MAGA Hat-Wearing Catholic Student about to Sue CNN for $250M over ‘Vicious’ Attacks
Nicholas Sandmann, the youngster involved in the controversy regarding the MAGA hat that he was wearing and Native American Nathan Phillips, will be suing CNN.
The announcement was made by his lawyer, L. Lin Wood, during an interview on Fox News Channel's "Life, Liberty & Levin" with host Mark Levin.
It has been reported that the Covington Catholic High School student will be seeking over $250 million due to the network's "vicious" and "direct" attacks.
According to Wood, the lawsuit will be even more severe than the one filed against The Washington Post, because CNN really went as far as making him a part of a mob that was supposedly attacking the Black Hebrew Israelites group.
“Now you say you've seen the tape; if you took the time to look at the full context of what happened that day, Nicholas Sandmann did absolutely nothing wrong. He was, as I've said to others, he was the only adult in the room."
L. Lin Wood, Fox News, March 10, 2019
The lawyer claimed that CNN couldn't resist the fact that there was a young boy wearing a MAGA hat on the news and didn't even bother taking an hour to research the story before bashing him.
Wood argued that the network continued its vicious attacks for at least two days and that some of its professionals were "online on Twitter at 7 a.m. retweeting the little one-minute propaganda piece" they had created.
THE NEW LAWSUIT AND THE POST'S EDITOR'S NOTE
Sandmann's lawsuit against CNN is expected to be issued this Monday or Tuesday, as Wood shared with Levin, and that it is bound to be more punitive towards the network than it was against The Post.
The newspaper was sued last month in $250 million over its wrong coverage of the confrontation in front of the Lincoln Memorial, which resulted in reputational damage sustained by Sandmann.
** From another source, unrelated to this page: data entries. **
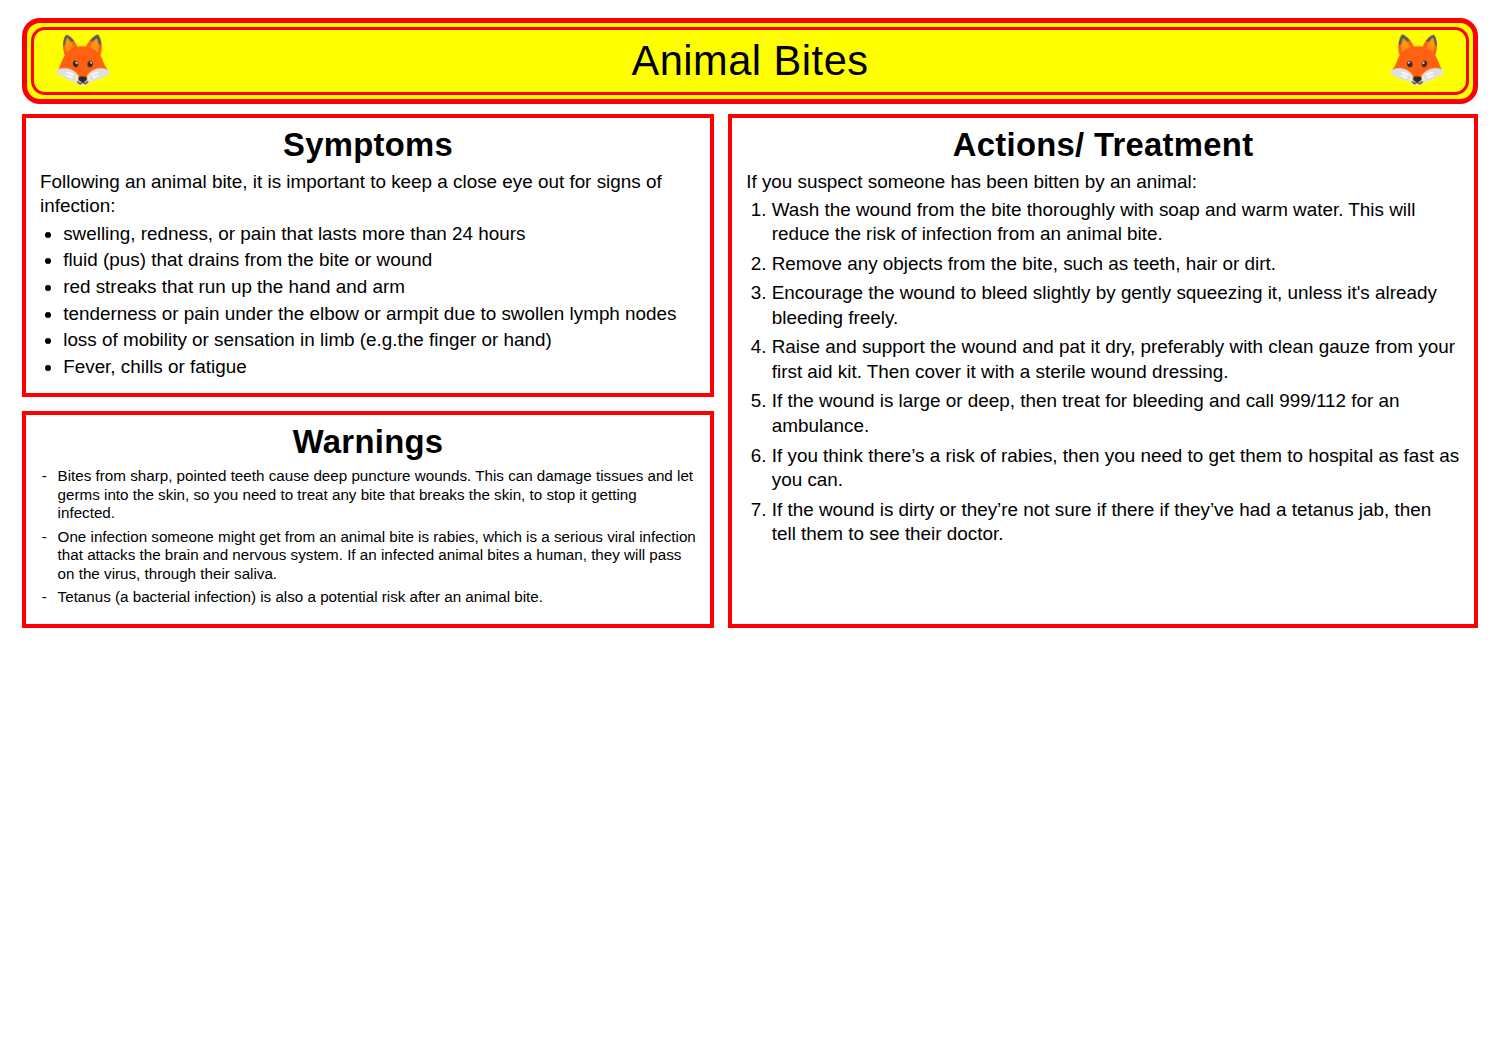🦊
Animal Bites
🦊
Symptoms
Following an animal bite, it is important to keep a close eye out for signs of infection:
swelling, redness, or pain that lasts more than 24 hours
fluid (pus) that drains from the bite or wound
red streaks that run up the hand and arm
tenderness or pain under the elbow or armpit due to swollen lymph nodes
loss of mobility or sensation in limb (e.g.the finger or hand)
Fever, chills or fatigue
Warnings
Bites from sharp, pointed teeth cause deep puncture wounds. This can damage tissues and let germs into the skin, so you need to treat any bite that breaks the skin, to stop it getting infected.
One infection someone might get from an animal bite is rabies, which is a serious viral infection that attacks the brain and nervous system. If an infected animal bites a human, they will pass on the virus, through their saliva.
Tetanus (a bacterial infection) is also a potential risk after an animal bite.
Actions/ Treatment
If you suspect someone has been bitten by an animal:
Wash the wound from the bite thoroughly with soap and warm water. This will reduce the risk of infection from an animal bite.
Remove any objects from the bite, such as teeth, hair or dirt.
Encourage the wound to bleed slightly by gently squeezing it, unless it's already bleeding freely.
Raise and support the wound and pat it dry, preferably with clean gauze from your first aid kit. Then cover it with a sterile wound dressing.
If the wound is large or deep, then treat for bleeding and call 999/112 for an ambulance.
If you think there’s a risk of rabies, then you need to get them to hospital as fast as you can.
If the wound is dirty or they’re not sure if there if they’ve had a tetanus jab, then tell them to see their doctor.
The Post has issued an Editor’s Note about updates to its initial coverage of the Jan. 18 incident at the Lincoln Memorial: https://t.co/rhzKZ1715K— The Washington Post (@washingtonpost) March 1, 2019
We’ve also deleted this Jan. 19 tweet in light of later developments. For more, see the Editor’s Note. pic.twitter.com/O7qCSnBMPO
The Post reportedly issued an editor's note later on admitting the error and claiming that subsequent information did not confirm the one in the original article, but that was simply not enough for Sandmann's legal team.